***** TASK INPUT *****

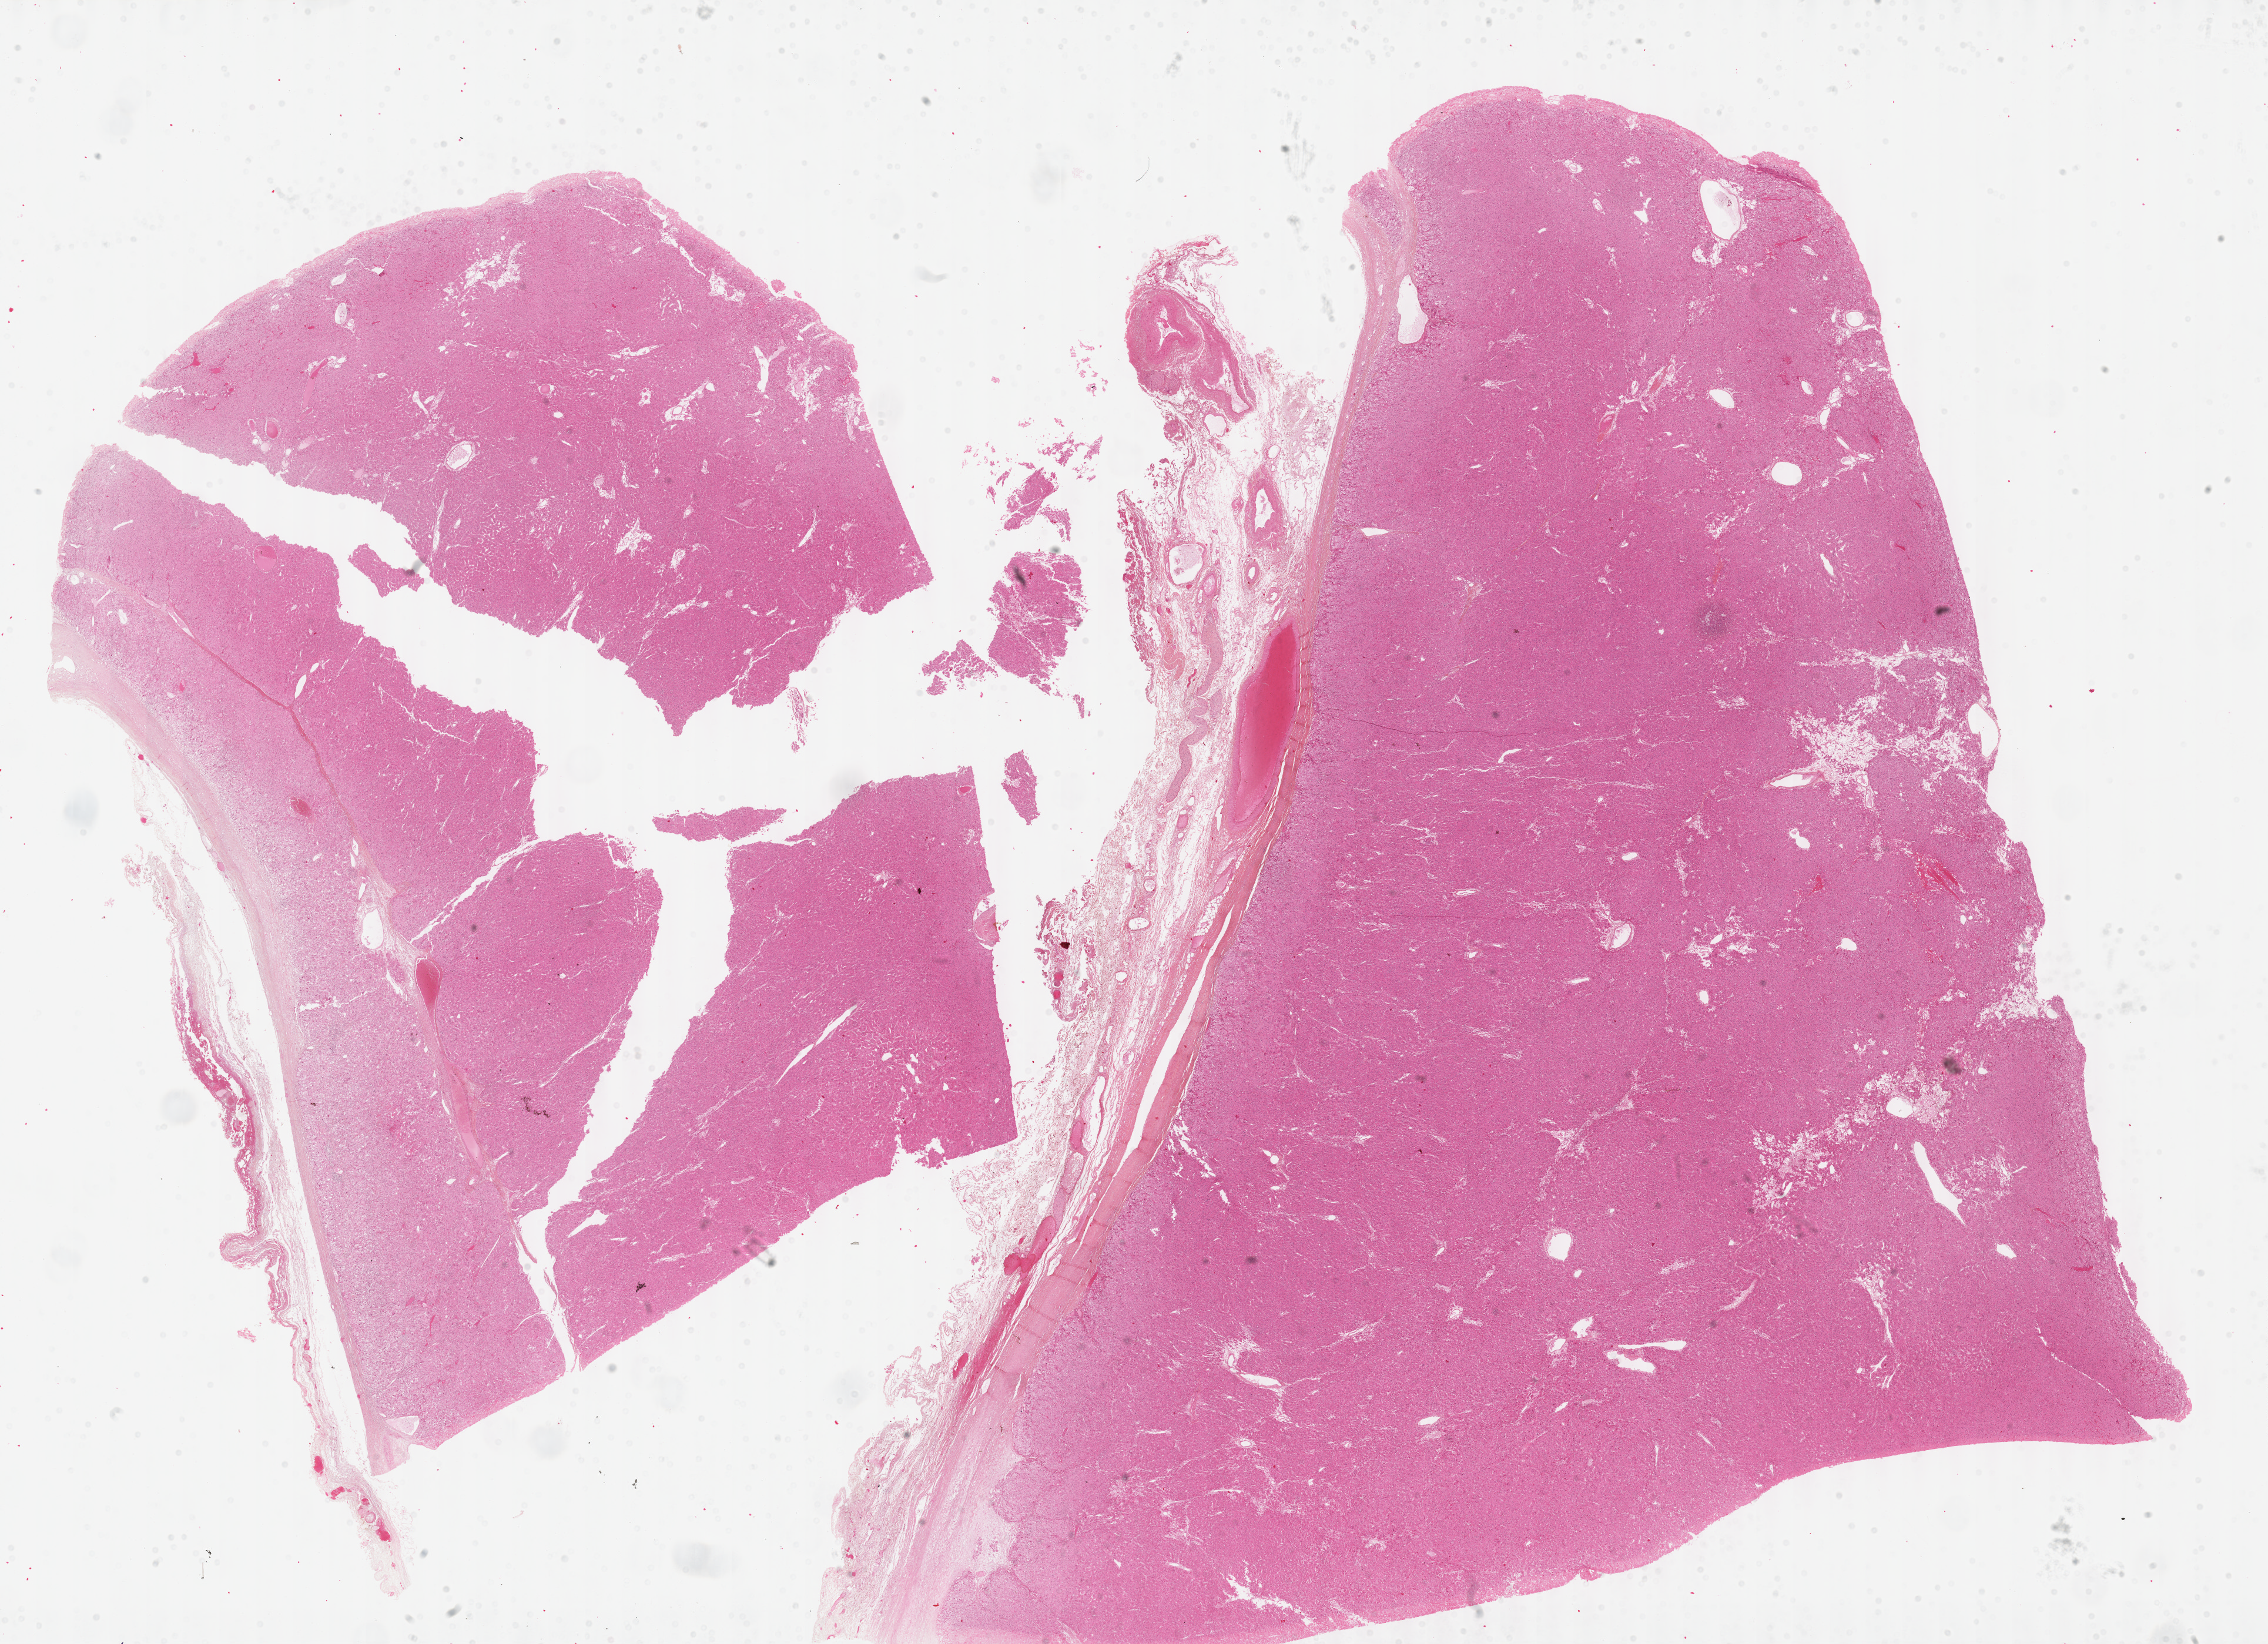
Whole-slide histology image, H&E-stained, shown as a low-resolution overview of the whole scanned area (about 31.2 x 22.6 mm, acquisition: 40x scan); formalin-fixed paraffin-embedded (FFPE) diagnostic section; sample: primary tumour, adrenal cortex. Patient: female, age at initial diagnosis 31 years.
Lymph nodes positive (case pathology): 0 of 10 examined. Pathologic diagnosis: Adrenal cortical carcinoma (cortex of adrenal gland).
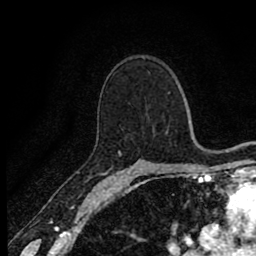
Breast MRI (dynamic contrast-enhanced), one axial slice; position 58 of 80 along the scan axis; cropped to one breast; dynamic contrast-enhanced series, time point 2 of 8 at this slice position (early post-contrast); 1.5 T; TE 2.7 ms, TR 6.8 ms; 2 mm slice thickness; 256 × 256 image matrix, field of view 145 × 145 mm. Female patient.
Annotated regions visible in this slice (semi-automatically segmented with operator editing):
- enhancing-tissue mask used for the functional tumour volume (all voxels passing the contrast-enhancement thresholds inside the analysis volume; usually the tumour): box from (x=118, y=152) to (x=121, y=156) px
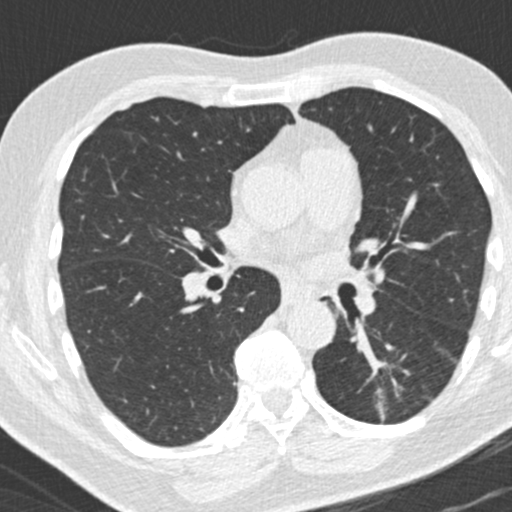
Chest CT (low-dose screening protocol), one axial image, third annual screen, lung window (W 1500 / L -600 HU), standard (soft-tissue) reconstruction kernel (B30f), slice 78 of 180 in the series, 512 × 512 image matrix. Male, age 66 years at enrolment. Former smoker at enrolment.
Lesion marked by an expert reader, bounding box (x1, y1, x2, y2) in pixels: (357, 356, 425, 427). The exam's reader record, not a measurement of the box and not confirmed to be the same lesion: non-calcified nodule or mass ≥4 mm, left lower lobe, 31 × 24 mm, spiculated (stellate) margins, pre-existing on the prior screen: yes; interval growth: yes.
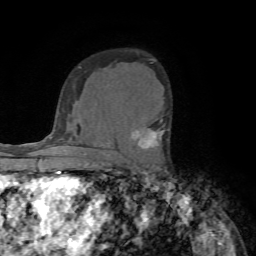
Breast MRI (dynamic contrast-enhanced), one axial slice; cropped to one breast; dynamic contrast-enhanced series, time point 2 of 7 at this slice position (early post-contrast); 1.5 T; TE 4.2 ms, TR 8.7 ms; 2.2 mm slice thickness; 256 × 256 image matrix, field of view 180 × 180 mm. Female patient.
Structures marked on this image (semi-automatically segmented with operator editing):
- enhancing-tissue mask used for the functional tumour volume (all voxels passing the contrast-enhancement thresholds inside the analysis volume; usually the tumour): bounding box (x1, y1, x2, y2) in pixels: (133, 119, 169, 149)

*****

» **REQUIRED WORK**:
Nothing but the lines from the line containing "Lesion marked by" through the last line of the records above is to be extracted, exactly and with no pictures.

» **RESULT FOR THIS EXERCISE**:
Lesion marked by an expert reader, bounding box (x1, y1, x2, y2) in pixels: (357, 356, 425, 427). The exam's reader record, not a measurement of the box and not confirmed to be the same lesion: non-calcified nodule or mass ≥4 mm, left lower lobe, 31 × 24 mm, spiculated (stellate) margins, pre-existing on the prior screen: yes; interval growth: yes.
Breast MRI (dynamic contrast-enhanced), one axial slice; cropped to one breast; dynamic contrast-enhanced series, time point 2 of 7 at this slice position (early post-contrast); 1.5 T; TE 4.2 ms, TR 8.7 ms; 2.2 mm slice thickness; 256 × 256 image matrix, field of view 180 × 180 mm. Female patient.
Structures marked on this image (semi-automatically segmented with operator editing):
- enhancing-tissue mask used for the functional tumour volume (all voxels passing the contrast-enhancement thresholds inside the analysis volume; usually the tumour): bounding box (x1, y1, x2, y2) in pixels: (133, 119, 169, 149)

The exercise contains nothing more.